This section is from the book "Elementary Principles Carpentry", by Thomas Tredgold. Also available from Amazon: Elementary Principles Of Carpentry.

264. The stress upon purlins is proportional to their distance apart; and, the weight being uniformly diffused, the stiffness is reciprocally as the cube of the length.

Rule. - Multiply the cube of the length of the purlin in feet by the distance they are apart in feet, and the fourth root of the product for fir will give the depth in inches; or multiplied by 1.04 will give the depth for oak, and the depth multiplied by the decimal 0.6 will give the breadth. See Table 14 at the end of the volume.

Purlins should always be notched upon the principal rafters, and should be put on in as long lengths as they can be obtained, so that they may have a continuous bearing over the points of support, as the strength is increased by this means. The old method of framing the purlins into the principal rafters not only weakens the purlins, but also wounds the principal rafter, which in consequence should be increased in scantling.
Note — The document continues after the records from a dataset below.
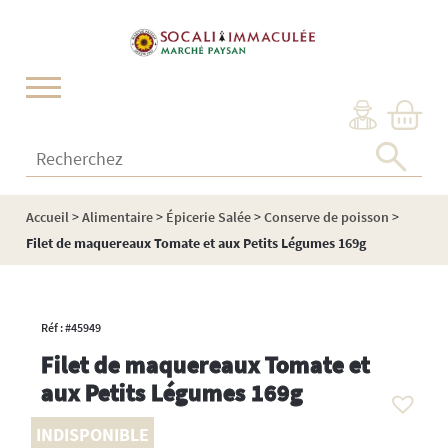
Cookies management panel
Recherchez :
Accueil
>
Alimentaire
>
Épicerie Salée
>
Conserve de poisson
>
Filet de maquereaux Tomate et aux Petits Légumes 169g
Réf : #45949
Filet de maquereaux Tomate et
aux Petits Légumes 169g
INDISPONIBLE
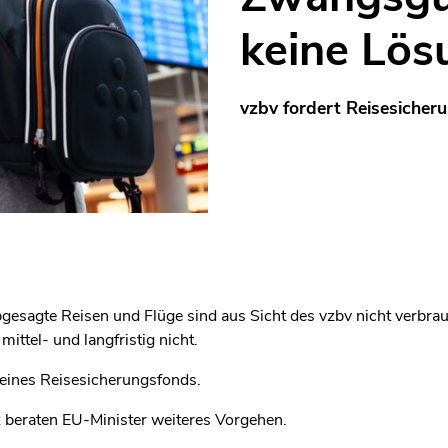
keine Lös
vzbv fordert Reisesicher
gesagte Reisen und Flüge sind aus Sicht des vzbv nicht verbra
ittel- und langfristig nicht.
 eines Reisesicherungsfonds.
z beraten EU-Minister weiteres Vorgehen.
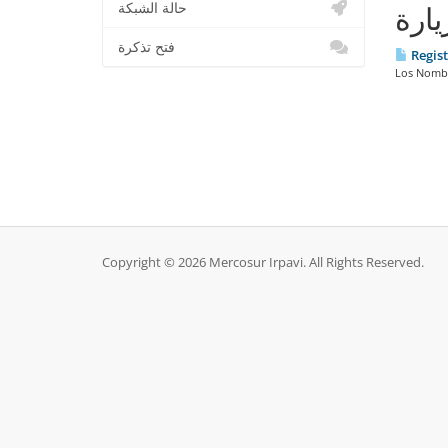
حالة الشبكة
يارة
فتح تذكرة
Regist
Los Nombre
Copyright © 2026 Mercosur Irpavi. All Rights Reserved.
There is no part of a roof so liable to fail as the purlins; in many cases they have been known to sink so much as to deform the external appearance of the roof. Weak purlins might be strengthened by bracing, a practice that was once very common among the builders in this country, and one that might always be adopted with advantage. When the roof trusses are large it is desirable to place them at a greater distance apart than when they are small, in order to save the expense and lessen the weight upon the walls. In such cases it is essential that the purlins should be trussed. A simple method of trussing beams of timber with wrought-iron rods is shown by Fig. 84. It has been frequently adopted in stagings, and for strengthening the beams of the travelling platforms used in the erection of large works. For purlins the depth of the truss might be taken at 1/12th of the span, and the distance apart of the stays C and D at 1/3rd of the span. With these proportions the following rules will give the diameter of the wrought-iron rods.

Fig. 84.

For the horizontal part C D

Rule. - Multiply the square-root of the weight in cwts. supported by the purlin, including one-half of its own weight, by the decimal 0.13, and the product will be the diameter of the rod in inches.

For the parts A C and D B.

Rule. - Multiply the square root of the gross weight, as in the last rule, by decimal 0.15.

When there is not sufficient thickness in the purlin to admit of the rods passing through its substance at the ends, the parts A C and D B might be formed of two rods or flat bars, which can bo fastened on each side of the timber and bolted to a cross-plate. In this case the sum of the areas of a cross section of the two rods or bars in inches should equal about 1/50th of the gross weight on the purlin in cwts. The cross section of a purlin trussed in this manner should be square, and the dimensions should be calculated as for a beam equal in length to the longest unsupported part of the purlin.

Sometimes it may be desirable to have only one stay in the centre, instead of two as in Fig. 81. To find the diameter of the rods in this case, multiply the square root of the gross weight in cwts. by the decimal 0.14, instead of 0.13 and 0.15 as in the foregoing rules.

The stays C and D should be either of wrought or cast iron. The strains on them would be wholly compressive if they were placed in the direction of the resultant of the stress on the rods A C and C D, or of C D and D B. But placed as in Fig. 84, there will be also a cross strain, to meet which the section of the stays should be proportioned accordingly, and a greater quantity of iron will be required in them than if they had to resist a compressive strain only.

The method of strengthening beams with wrought-iron flitches, as described in Art. 201, might also be used for purlins, besides a variety of other methods, for which the reader is referred to the Section on Bridges.

Common Rafters.

265. Common rafters are uniformly loaded, and the breadth need not be more than from 2 inches to 2 1/2 inches. The depth may be found by the following rule: -

Rule. - Divide the length of bearing in feet, by the cube root of the breadth in inches, and the quotient multiplied by 0.72 for fir, or 0.74 for cak, will give the depth in inches.

Example. - Let the length of bearing of a rafter of Riga fir be 7 feet, and the breadth 2 inches. The cube root of 2 is

1.26 nearly; therefore 7x0.72/1.26= 4 inches, the depth required. See Table 15.

Foreign fir makes the best common rafters and purlins, because it is not so liable as oak to warp and twist with the heat of the roof in summer; much, however, depends on the quality of the timber, as oak from old trees often stands very well.